Voter caging, for example, is a very real, very important issue that nobody seems to care the least bit about. A functional democracy does not, cannot tolerate agents of any party methodically setting out to prevent citizens from voting. Yet it happens time and time again with little or no consequences. Let's not delude ourselves here. We can discuss whether a purge is politically motivated until the cows come home, but it's totally moot. Any purge that does not make a sincere attempt to contact and verify information provided by voters is a mockery. A sham. In Ohio, more than half a million people may lose their right to vote because they failed to respond to a post card. That's all you need to know. Well, almost all you need to know. What you also need to know is that Ohio House Bill 3 was passed in 2005 by the republican state senate, and that House Bill 3 removed requirements to notify voters of their pending removal from the records and revoked voters' right to challenge their removal. You can niggle about the partisanship of such a bill if you want, but if you'd like to defend the point that arbitrarily removing voters from the rolls without informing them is anything other than an attempt to undermine democracy then I'll be happy to have that discussion with you.
Similar purges take place throughout the country. In each case you can argue whether or not the intent is to skew results one way or another, but to do so is irrelevant. In Florida new registrations are being declined on technicalities. Again, anything short of a good faith effort to allow these voters to be registered serves to undermine the democratic system. Discarding incorrectly filled out registration forms may not be illegal, but the mere act of doing so without contacting the registrant and attempting to correct the mistake is all the proof required that the system of registration does not support fair and open elections.

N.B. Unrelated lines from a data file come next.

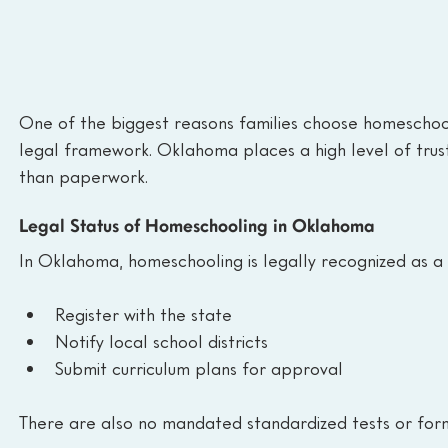
One of the biggest reasons families choose homeschooli
legal framework. Oklahoma places a high level of trust 
than paperwork.
Legal Status of Homeschooling in Oklahoma
In Oklahoma, homeschooling is legally recognized as a f
Register with the state
Notify local school districts
Submit curriculum plans for approval
There are also no mandated standardized tests or for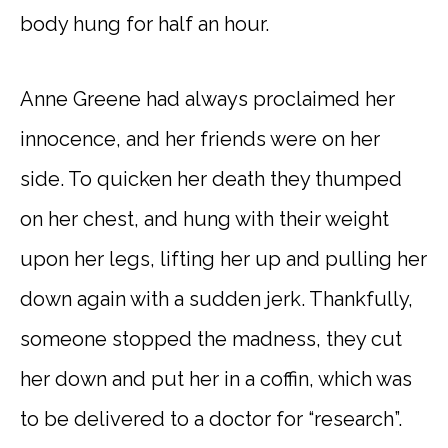
body hung for half an hour.
Anne Greene had always proclaimed her
innocence, and her friends were on her
side. To quicken her death they thumped
on her chest, and hung with their weight
upon her legs, lifting her up and pulling her
down again with a sudden jerk. Thankfully,
someone stopped the madness, they cut
her down and put her in a coffin, which was
to be delivered to a doctor for “research”.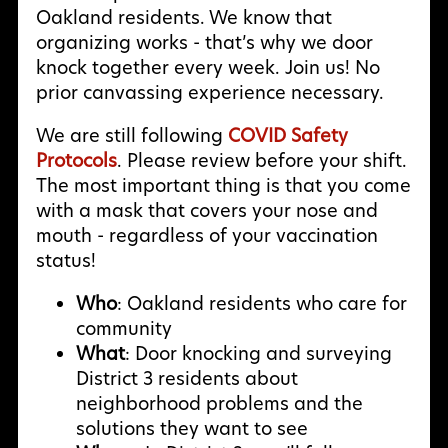
Oakland residents. We know that
organizing works - that’s why we door
knock together every week. Join us! No
prior canvassing experience necessary.
We are still following
COVID Safety
Protocols
. Please review before your shift.
The most important thing is that you come
with a mask that covers your nose and
mouth - regardless of your vaccination
status!
Who
: Oakland residents who care for
community
What
: Door knocking and surveying
District 3 residents about
neighborhood problems and the
solutions they want to see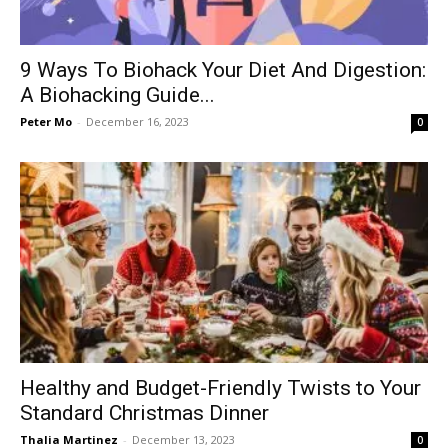
9 Ways To Biohack Your Diet And Digestion:
A Biohacking Guide...
Peter Mo
-
December 16, 2023
0
Healthy and Budget-Friendly Twists to Your
Standard Christmas Dinner
Thalia Martinez
-
December 13, 2023
0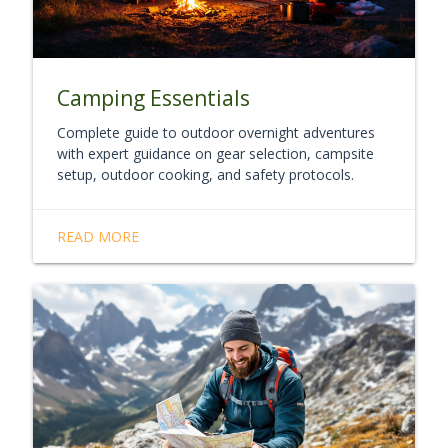
Camping Essentials
Complete guide to outdoor overnight adventures
with expert guidance on gear selection, campsite
setup, outdoor cooking, and safety protocols.
READ MORE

In Virginia, college students are being told by the local registrar of elections that students who register as Virginia voters could lose scholarships and could no longer be claimed as dependents on their parents' tax returns, while South Carolina claims that students who wish to register to vote must demonstrate "a present intention to remain in the community." These statements are, of course, incorrect. They are not the result of a misinterpretation. They are the result of a conscious effort to prevent college students from registering to vote.
Now let me ask you something: When is the last time you heard stories about efforts to prevent residents of senior homes from voting? When is the last time you heard a story about voter caging targeting Beverly Hills? When is the last time you heard about voter registrations in rural Pennsylvania being rejected on a technicality?
The individual tactics must be stopped, I agree, but it is far more important that people are made to consciously understand that there is only one party in this country that does not actively, consciously, and consistently try to undermine the democratic system that they claim to hold so dear. The minutiae of individual instances are complicated and unlikely to rouse much interest from the populace at large, but the broad stroke of the message, that republicans would rather lose a democracy than lose an election, is both compelling and powerful.